Los maestros tienen algo especial.
Esa relación con niños y
adolescentes imprime carácter. Estar en la "sala de máquinas"
psíquica, acompañar y servir de faro en los primeros pasos, convierte al
educador en una de las figuras clave en el desarrollo personal.
Todos hemos conocido a alguien que cuenta
cómo el estímulo de su profesor fue decisivo en el reconocimiento de sus
cualidades. Pero esto sería especial para quienes están cerca de ellos, es
decir, para los alumnos.
Lo llamativo de quien, por vocación, se
dedicó a la enseñanza, está en la variedad de cuerdas vitales que activó y que,
como un encaje de bolillos, trenzaron unos complejos entramados que llevan la
impronta, el perfume, de las manos que combinaron esos hilos.
- - -
- **ACCIÓN REQUERIDA 1**
Según el fragmento sobre los maestros, ¿qué convierte al educador en una de las figuras clave en el desarrollo personal?
- **ACCIÓN REQUERIDA 2**
Prosigue el fragmento sobre los maestros a partir de su última oración.
El material que aparece a continuación es independiente del fragmento.
- - -
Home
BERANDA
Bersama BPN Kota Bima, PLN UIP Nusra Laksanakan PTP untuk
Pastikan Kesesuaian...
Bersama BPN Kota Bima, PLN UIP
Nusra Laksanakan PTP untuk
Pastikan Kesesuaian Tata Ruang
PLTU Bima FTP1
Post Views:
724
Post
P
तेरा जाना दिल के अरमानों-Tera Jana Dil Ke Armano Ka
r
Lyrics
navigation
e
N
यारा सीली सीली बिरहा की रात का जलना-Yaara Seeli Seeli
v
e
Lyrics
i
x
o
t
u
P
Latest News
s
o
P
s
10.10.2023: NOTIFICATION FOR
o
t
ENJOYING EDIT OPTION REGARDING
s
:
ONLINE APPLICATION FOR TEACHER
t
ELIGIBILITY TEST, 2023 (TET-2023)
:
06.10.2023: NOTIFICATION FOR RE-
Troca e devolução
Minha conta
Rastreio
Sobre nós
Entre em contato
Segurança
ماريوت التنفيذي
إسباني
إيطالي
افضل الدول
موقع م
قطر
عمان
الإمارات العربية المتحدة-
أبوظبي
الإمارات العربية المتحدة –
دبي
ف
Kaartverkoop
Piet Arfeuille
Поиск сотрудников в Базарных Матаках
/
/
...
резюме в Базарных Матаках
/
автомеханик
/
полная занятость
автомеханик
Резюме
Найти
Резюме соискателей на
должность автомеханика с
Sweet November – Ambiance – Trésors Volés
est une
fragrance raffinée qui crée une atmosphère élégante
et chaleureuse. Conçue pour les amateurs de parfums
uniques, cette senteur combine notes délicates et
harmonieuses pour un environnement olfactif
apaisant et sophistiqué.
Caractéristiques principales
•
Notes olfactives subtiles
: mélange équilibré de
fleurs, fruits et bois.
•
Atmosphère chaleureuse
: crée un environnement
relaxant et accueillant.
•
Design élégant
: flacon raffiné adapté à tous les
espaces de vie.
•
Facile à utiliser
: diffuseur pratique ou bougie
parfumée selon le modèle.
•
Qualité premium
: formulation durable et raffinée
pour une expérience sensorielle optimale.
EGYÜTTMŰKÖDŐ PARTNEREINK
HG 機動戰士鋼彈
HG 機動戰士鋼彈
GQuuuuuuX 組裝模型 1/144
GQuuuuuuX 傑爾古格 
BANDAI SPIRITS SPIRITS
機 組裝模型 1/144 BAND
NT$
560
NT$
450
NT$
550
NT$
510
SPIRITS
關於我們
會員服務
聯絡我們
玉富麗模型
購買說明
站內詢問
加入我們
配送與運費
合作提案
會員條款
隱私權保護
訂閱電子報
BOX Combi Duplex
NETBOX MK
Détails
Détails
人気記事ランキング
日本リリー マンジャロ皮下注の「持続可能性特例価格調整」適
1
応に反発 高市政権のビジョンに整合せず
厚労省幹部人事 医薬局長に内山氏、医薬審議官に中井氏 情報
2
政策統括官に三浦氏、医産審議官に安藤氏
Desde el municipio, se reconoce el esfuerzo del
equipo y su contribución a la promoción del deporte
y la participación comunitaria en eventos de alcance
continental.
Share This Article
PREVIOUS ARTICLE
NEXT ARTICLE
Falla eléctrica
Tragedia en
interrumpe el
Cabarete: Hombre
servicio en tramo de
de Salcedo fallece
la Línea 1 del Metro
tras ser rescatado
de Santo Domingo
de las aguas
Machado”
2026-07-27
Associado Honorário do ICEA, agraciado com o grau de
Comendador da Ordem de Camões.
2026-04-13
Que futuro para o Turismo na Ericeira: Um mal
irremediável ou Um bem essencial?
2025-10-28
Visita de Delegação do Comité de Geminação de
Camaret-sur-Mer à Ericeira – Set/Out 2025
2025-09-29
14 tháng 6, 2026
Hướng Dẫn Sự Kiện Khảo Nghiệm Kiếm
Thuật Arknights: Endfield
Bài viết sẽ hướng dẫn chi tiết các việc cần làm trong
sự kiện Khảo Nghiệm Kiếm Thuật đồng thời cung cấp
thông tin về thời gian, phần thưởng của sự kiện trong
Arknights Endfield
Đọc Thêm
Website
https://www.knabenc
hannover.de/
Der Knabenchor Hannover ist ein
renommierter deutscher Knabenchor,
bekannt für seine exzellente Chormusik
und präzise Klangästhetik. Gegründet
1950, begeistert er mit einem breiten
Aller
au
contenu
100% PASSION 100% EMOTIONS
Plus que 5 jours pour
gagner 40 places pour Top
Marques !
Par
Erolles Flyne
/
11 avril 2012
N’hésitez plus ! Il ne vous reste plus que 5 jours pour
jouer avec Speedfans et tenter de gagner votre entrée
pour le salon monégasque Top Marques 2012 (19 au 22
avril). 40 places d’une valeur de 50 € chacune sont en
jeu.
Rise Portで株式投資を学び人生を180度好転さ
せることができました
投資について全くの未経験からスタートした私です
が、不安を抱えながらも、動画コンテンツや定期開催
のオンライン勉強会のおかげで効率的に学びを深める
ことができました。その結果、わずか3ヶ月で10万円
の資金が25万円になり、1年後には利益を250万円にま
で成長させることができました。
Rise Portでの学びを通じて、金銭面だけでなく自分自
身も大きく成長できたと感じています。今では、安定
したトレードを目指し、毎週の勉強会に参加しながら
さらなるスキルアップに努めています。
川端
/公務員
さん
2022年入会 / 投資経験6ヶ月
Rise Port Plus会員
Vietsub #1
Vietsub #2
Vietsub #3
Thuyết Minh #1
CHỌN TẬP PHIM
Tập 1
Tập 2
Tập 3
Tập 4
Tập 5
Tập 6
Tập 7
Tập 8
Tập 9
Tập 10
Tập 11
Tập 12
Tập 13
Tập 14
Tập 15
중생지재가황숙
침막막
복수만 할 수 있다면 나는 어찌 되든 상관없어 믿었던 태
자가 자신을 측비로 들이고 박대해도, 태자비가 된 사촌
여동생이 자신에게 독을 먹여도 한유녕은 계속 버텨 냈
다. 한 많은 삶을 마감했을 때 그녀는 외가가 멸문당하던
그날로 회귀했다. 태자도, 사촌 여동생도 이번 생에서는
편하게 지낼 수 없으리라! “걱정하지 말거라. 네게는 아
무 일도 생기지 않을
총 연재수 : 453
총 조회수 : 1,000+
- - -
- **RESPUESTA ESCRITA 1**
Estar en la "sala de máquinas" psíquica, acompañar y servir de faro en los primeros pasos.

- **RESPUESTA ESCRITA 2**
De ese perfume hablo.
Aparentemente se les fue su vida en la de
los demás, en un caminar sin retorno. Y este "vacío" les hace
aparecer, en cierta manera, tristes.
Sin embargo, cuando pasa por su lado
un determinado aroma, son los primeros en abrir la puerta de su hospitalidad.
Siempre tienen lumbre en su hogar y un trozo de hogaza para acoger, una
vez más, la alegría que se fue.
Porque se fue, nada más que para
tener la dicha de volver a encontrarse consigo misma.